- WHAT THE EXERCISE ASKS
Would you print all of the entries exactly, please, but without their pictures?

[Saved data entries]
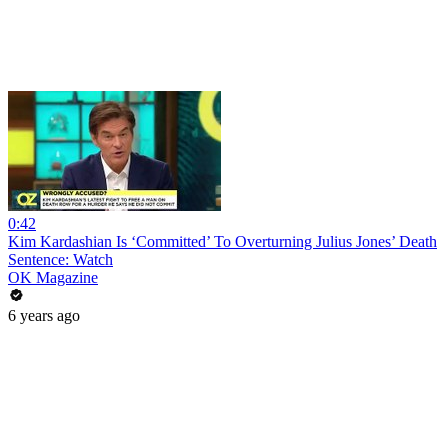
0:42
Kim Kardashian Is ‘Committed’ To Overturning Julius Jones’ Death
Sentence: Watch
OK Magazine
6 years ago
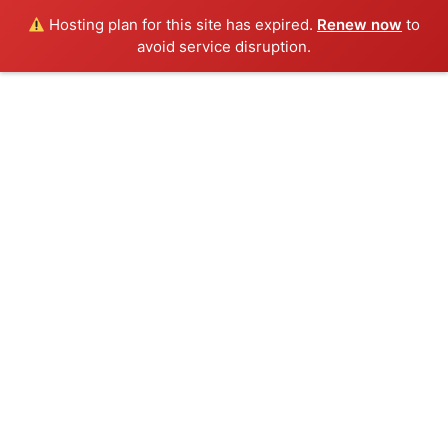
Hosting plan for this site has expired.
Renew now
to
Menu
avoid service disruption.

- EXPECTED ANSWER
0:42
Kim Kardashian Is ‘Committed’ To Overturning Julius Jones’ Death
Sentence: Watch
OK Magazine
6 years ago
Hosting plan for this site has expired.
Renew now
to
Menu
avoid service disruption.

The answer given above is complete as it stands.